→ **Job item**
Every line of the entries below that includes "mąka" belongs in the answer, copied as written.

+++ Input data +++

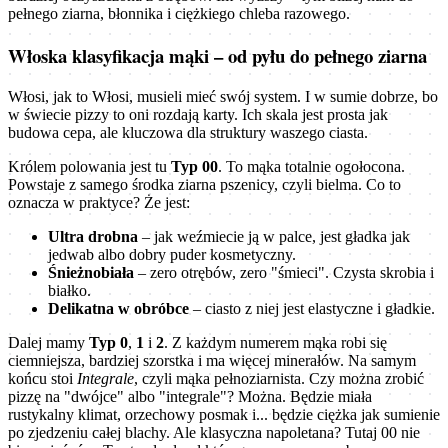
pełnego ziarna, błonnika i ciężkiego chleba razowego.
Włoska klasyfikacja mąki – od pyłu do pełnego ziarna
Włosi, jak to Włosi, musieli mieć swój system. I w sumie dobrze, bo
w świecie pizzy to oni rozdają karty. Ich skala jest prosta jak
budowa cepa, ale kluczowa dla struktury waszego ciasta.
Królem polowania jest tu
Typ 00
. To mąka totalnie ogołocona.
Powstaje z samego środka ziarna pszenicy, czyli bielma. Co to
oznacza w praktyce? Że jest:
Ultra drobna
– jak weźmiecie ją w palce, jest gładka jak
jedwab albo dobry puder kosmetyczny.
Śnieżnobiała
– zero otrębów, zero "śmieci". Czysta skrobia i
białko.
Delikatna w obróbce
– ciasto z niej jest elastyczne i gładkie.
Dalej mamy
Typ 0
,
1
i
2
. Z każdym numerem mąka robi się
ciemniejsza, bardziej szorstka i ma więcej minerałów. Na samym
końcu stoi
Integrale
, czyli mąka pełnoziarnista. Czy można zrobić
pizzę na "dwójce" albo "integrale"? Można. Będzie miała
rustykalny klimat, orzechowy posmak i... będzie ciężka jak sumienie
po zjedzeniu całej blachy. Ale klasyczna napoletana? Tutaj 00 nie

+++

→ **Solved exercise**
. To mąka totalnie ogołocona.
. Z każdym numerem mąka robi się
, czyli mąka pełnoziarnista. Czy można zrobić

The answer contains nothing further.